Hotspot des Monats Juli - Brombeeren

06.07.2018


Lecker oder lästig - Brombeeren können beides sein.

Manch einer hat es vielleicht schon erlebt. Man steckt sich eine reife Brombeere in den Mund, freut sich auf ein süßsäuerliches Geschmackserlebnis– und ist enttäuscht, wenn die Frucht eher fad daherkommt. Wer sich Brombeeren genauer betrachtet, merkt rasch, dass die Unterschiede sich nicht auf die Kulinarik beschränken. Ob Stacheln, Blätter oder Blüten – Brombeeren sind sehr vielgestaltig. Die Brombeere an sich gibt es nicht. Ganz im Gegenteil. Allein in Westfalen unterscheiden die (wenigen) Experten je nach Betrachtungsweise bis zu 200 Arten, die vielfach als natürliche Klone entstanden sind. Was denjenigen,  die in Brombeeren vor allem das Gelee auf dem Frühstücksbrot oder den leckeren Likör sehen, ziemlich egal sein dürfte.
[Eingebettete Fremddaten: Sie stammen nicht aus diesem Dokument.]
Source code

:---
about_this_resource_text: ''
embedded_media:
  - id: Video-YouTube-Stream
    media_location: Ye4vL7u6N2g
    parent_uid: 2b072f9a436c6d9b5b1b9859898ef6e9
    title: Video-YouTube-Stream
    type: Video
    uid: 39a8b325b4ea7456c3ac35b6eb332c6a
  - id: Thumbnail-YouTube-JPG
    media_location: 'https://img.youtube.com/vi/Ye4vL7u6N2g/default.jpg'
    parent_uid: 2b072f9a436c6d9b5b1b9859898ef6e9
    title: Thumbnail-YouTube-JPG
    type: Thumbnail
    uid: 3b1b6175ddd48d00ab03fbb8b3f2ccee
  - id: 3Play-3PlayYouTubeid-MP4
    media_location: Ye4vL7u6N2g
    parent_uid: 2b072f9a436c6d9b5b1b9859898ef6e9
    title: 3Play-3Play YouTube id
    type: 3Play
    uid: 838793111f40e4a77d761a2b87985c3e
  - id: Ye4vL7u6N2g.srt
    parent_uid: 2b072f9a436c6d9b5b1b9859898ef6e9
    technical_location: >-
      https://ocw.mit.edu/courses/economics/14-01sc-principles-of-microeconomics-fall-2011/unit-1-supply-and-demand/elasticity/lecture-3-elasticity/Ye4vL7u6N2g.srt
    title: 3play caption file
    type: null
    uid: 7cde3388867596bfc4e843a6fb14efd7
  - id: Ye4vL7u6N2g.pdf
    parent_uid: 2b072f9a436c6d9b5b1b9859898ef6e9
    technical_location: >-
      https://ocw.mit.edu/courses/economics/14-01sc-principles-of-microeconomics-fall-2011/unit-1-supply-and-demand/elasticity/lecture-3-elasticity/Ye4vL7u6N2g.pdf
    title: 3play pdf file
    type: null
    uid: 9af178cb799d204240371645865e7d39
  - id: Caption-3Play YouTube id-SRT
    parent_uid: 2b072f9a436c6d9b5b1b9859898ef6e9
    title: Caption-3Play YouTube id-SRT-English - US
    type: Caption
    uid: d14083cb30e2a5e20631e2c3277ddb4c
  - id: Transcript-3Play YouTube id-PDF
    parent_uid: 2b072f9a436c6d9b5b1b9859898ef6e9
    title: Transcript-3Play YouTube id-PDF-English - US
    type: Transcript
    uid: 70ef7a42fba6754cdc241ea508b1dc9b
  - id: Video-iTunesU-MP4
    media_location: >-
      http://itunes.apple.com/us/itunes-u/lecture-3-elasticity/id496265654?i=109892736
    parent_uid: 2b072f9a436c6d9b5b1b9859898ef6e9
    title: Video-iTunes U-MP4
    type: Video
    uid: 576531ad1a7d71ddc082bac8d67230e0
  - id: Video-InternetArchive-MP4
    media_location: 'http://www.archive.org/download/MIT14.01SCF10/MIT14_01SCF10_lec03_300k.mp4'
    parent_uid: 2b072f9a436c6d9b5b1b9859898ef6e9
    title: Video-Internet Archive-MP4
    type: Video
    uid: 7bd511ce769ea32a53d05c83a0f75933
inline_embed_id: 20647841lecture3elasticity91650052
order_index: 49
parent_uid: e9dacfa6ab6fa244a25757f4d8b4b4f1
Das althochdeutsche Wort für Brombeere ist übrigens bramberi, was so viel bedeutet wie „die Beere des Dornenbuschs.“ Ganz korrekt ist das nicht: Denn die Dornen sind in Wahrheit Stacheln – piksen tun sie aber trotzdem

Brombeeren sind einerseits wichtige Nist- und Nährgehölze für viele Vögel und Insekten. Andererseits breiten sie sich seit einiger Zeit zunehmend in Lebensräumen aus, in denen sie früher keine so große Rolle spielten. Im Hotspot 22 gilt dies beispielsweise für Wälder auf nährstoffarmen Standorten, aber auch für Heideflächen und Magerrasen. Dort verdrängen sie konkurrenzschwache Pflanzen und verändern die Struktur des Lebensraum, was auch Auswirkungen auf die Fauna hat. Grund für den Vormarsch der Brombeeren sind die hohen Stickstoffeinträge aus der Luft, die durch die intensive Landwirtschaft sowie durch Abgase aus Industrie und Verkehr verursacht werden. Sie fördern das Wachstum der Brombeeren.